Répartition confirmée par l’analyse par catégorie socio-professionnelle: les ouvriers, employés, retraités voient leurs revenus baisser, et pas qu’un peu. Les cadres voient les leurs augmenter et les professions intermédiaires sont dans une situation… intermédiaire, avec un petit gain annuel.

Observatoire des inégalités

Décrochage inédit – tout le monde s’en fout – les médias sont à côté de la plaque

«Ce décrochage de la France d’en bas est inédit», écrit Maurin, qui est assez remonté quand vous l’avez au téléphone. D’abord contre la focalisation médiatique autour du ras-le-bol fiscal: les classes moyennes ne s’effondrent pas, remarque-t-il, elles sont plutôt en stagnation, et «ce sont les classes aisées qui ne veulent pas payer d’impôts» qui tiennent ce discours alarmiste.

Selon lui, après des années de baratin sur la fin des classes sociales, les médias ont renversé la balance et se sont entichés d'un nouveau thème, celui du déclassement des classes intermédiaires.
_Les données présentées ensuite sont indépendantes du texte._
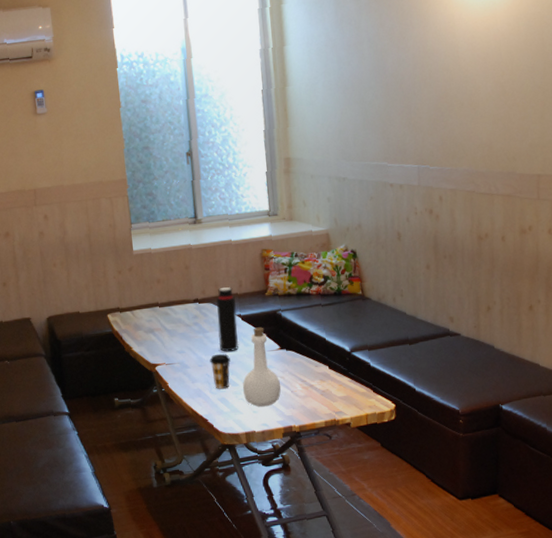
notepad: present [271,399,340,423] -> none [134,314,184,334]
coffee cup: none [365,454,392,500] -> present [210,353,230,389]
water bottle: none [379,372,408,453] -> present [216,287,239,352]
Or on aurait pour lui plutôt affaire à une impression qu’à une réalité statistique, comme il l’écrit dans sa note:

«Les classes moyennes ne sont pas “étranglées”, selon l’adage médiatique, leur situation n’est pas la plus difficile, mais cette stagnation constitue une rupture pour des catégories au cœur d’une société où l’on consomme toujours plus.»

D'accord, même si on pourrait rétorquer que la tendance au rétrécissement des emploi des qualifications moyennes peut être la source d'une inquiétude justifiée.

Pour l'auteur, la sensibilité à ces inégalités reste limitée: «toute une partie des catégories favorisées s'intéresse aux “questions sociétales” comme on dit, au “social business” ou aux sympathiques chartes de la diversité. Cela ne mange pas de pain».

Mais «qui s’inquiète vraiment de cette fracture?» demande l'auteur. La réponse est dans la question.